Clustering of Risk Behaviors and Classification Performance in Modeling Adolescent Risk: The Example of the Association between E-Cigarette Use and Cigarette Smoking
- Alan Gor
- May 16
- 1 min read

16 May 2025
Arielle Selya a, Ray Niaura b, Sooyong Kim
Abstract
Background
Adolescent behavioral risks are highly correlated, complicating interpretation of narrowly-focused research (e.g. 2-3 variables). We explore methodological issues when interpreting a narrowly-focused association (typically using a causal-inference framework) vs. a wider approach incorporating many correlated risk factors (using a less-common predictive-inference framework), using the currently-relevant example of adolescent e-cigarette use and cigarette smoking.
Methods
Data were drawn from the Adolescent Behaviors and Experiences (ABES) study, national survey of U.S. youth, and behavioral risks were grouped into categories of e-cigarette use, cigarette smoking, other tobacco use, alcohol and cannabis use, illicit drug use, mental health, violence, other risky behaviors, and parental monitoring. Three exploratory data analyses (Spearman correlation, non-metric multidimensional scaling, and divisive hierarchical clustering) examined clustering/grouping across variables. Logistic regressions examined 1) the association between e-cigarette use and smoking and 2) the reverse-direction association, after successively adjusting for groups of risk factors. Ten-fold cross-validation was performed to evaluate predictive validity.
Results
In three exploratory data analyses, e-cigarette use and cigarette smoking were correlated, but each was more closely related to other variables (alcohol and cannabis use vs. other tobacco use and illicit drugs, respectively).

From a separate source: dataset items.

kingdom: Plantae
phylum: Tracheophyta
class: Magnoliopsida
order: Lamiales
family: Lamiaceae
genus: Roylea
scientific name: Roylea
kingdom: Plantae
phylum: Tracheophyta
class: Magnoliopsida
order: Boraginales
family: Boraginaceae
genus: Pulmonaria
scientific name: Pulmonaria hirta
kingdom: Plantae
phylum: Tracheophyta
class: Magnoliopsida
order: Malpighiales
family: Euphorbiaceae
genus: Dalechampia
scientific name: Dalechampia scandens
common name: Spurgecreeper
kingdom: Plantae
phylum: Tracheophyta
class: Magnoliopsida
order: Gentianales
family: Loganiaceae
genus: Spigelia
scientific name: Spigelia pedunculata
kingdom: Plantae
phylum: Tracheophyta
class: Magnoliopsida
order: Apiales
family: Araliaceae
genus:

Logistic regression models showed similar odds ratios for the forward- and reverse-direction models, but cross-validation testing showed that the reverse-direction model had better classification performance.
Conclusions
A narrow focus on adolescent risk behaviors with a causal-inference framework can result in erroneous interpretation in the presence of many correlated risk factors. A wider predictive-inference perspective can help inform better screening strategies and potential intervention targets.